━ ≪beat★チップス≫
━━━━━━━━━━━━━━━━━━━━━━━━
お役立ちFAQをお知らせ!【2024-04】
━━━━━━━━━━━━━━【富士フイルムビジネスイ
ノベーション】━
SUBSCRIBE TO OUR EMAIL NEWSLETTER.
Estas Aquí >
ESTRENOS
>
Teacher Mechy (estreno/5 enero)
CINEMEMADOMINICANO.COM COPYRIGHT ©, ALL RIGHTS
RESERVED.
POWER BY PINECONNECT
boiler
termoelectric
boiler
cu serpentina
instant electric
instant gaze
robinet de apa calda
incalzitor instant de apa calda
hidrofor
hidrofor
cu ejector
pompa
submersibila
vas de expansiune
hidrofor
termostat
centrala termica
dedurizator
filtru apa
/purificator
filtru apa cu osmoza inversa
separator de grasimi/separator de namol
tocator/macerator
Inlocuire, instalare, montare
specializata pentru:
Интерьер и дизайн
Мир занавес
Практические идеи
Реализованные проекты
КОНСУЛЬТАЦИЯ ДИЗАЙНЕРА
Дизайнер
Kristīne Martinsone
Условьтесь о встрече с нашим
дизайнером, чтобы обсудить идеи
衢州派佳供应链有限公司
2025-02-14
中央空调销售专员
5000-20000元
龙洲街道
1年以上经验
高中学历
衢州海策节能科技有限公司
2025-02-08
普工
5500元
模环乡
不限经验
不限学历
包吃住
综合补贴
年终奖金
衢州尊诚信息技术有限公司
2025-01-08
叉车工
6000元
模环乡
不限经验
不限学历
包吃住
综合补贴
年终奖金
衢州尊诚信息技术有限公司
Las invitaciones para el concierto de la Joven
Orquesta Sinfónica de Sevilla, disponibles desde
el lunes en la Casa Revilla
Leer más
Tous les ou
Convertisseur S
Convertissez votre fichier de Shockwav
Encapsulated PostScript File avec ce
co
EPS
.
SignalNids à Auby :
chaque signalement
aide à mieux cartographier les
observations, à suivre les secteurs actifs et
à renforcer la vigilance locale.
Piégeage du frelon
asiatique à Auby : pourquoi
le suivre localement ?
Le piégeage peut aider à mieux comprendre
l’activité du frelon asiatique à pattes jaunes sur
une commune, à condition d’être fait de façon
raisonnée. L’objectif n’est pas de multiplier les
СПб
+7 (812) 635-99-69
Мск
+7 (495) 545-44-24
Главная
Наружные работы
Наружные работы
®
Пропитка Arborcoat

*YOUR INSTRUCTIONS*
Set the lines down exactly, from the first line of the records to the line where "filtru apa cu osmoza inversa" appears, with both ends kept.

*EXERCISE RESPONSE*
━ ≪beat★チップス≫
━━━━━━━━━━━━━━━━━━━━━━━━
お役立ちFAQをお知らせ!【2024-04】
━━━━━━━━━━━━━━【富士フイルムビジネスイ
ノベーション】━
SUBSCRIBE TO OUR EMAIL NEWSLETTER.
Estas Aquí >
ESTRENOS
>
Teacher Mechy (estreno/5 enero)
CINEMEMADOMINICANO.COM COPYRIGHT ©, ALL RIGHTS
RESERVED.
POWER BY PINECONNECT
boiler
termoelectric
boiler
cu serpentina
instant electric
instant gaze
robinet de apa calda
incalzitor instant de apa calda
hidrofor
hidrofor
cu ejector
pompa
submersibila
vas de expansiune
hidrofor
termostat
centrala termica
dedurizator
filtru apa
/purificator
filtru apa cu osmoza inversa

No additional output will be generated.